Lentil & Sweet Potato Soup with Bacon & Cilantro

Adapted from Thomas Keller’s Ad Hoc at Home and the Bitchin Camero blog.

6 thick slices applewood smoked bacon, cut into 1/2-inch strips
1 large yellow onion, diced
2 large carrots, diced
3 medium sized sweet potatoes, peeled and diced
2 cups French Lentils (Lentils de Puy)
 (I actually used Spanish Lentils, which worked just as well)
8 cups chicken stock
1 – 2 tsp. yellow Curry powder
1 bay leaf
2 Sprigs of Thyme
2 tbsp. red wine vinegar
salt & pepper
 to taste
1 large handful of cilantro leaves

Set a very large pot over medium-low heat and cook the bacon until the fat renders and it begins to crisp. Remove with a slotted spoon and reserve the bacon. Add the onions, carrots, and curry powder to the pot and cook in the bacon fat until soft – about 10 minutes.

Add the sweet potatoes, lentils, chicken stock, bay leaf, and thyme sprigs and bring to a simmer. Reduce the heat to medium-low or low and cook for 30 – 40 minutes, or until the potatoes and lentils are tender. I wanted to thicken my soup up a bit, so I mashed the soup with a potato masher about 15 times. This is optional.
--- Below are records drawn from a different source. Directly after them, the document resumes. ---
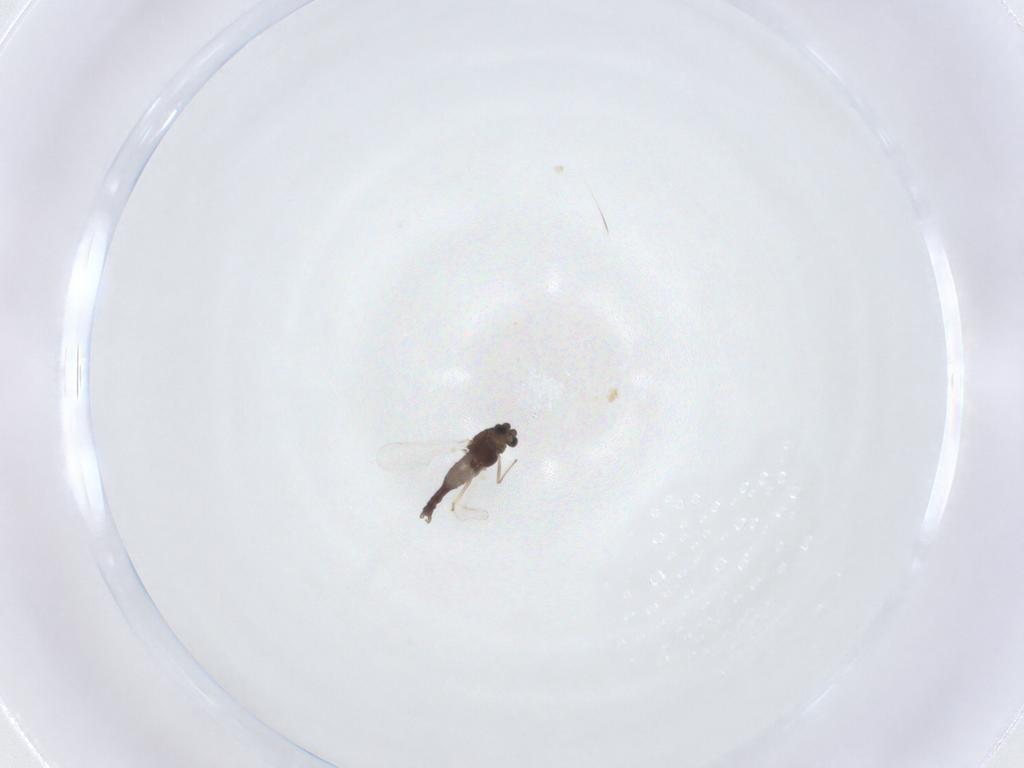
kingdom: Animalia
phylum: Arthropoda
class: Insecta
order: Diptera
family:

Remove bay leaf and thyme sprigs. Add the sherry vinegar and taste the soup. (*To be honest, I think I was too over-eager to eat the soup and forgot about adding the vinegar. I’m sure it lacked a little bit of that acidic punch that vinegar added, but the soup was still amazing.) Add salt and pepper as needed. Ladle into bowl and sprinkle with bacon bits and fresh cilantro leaves.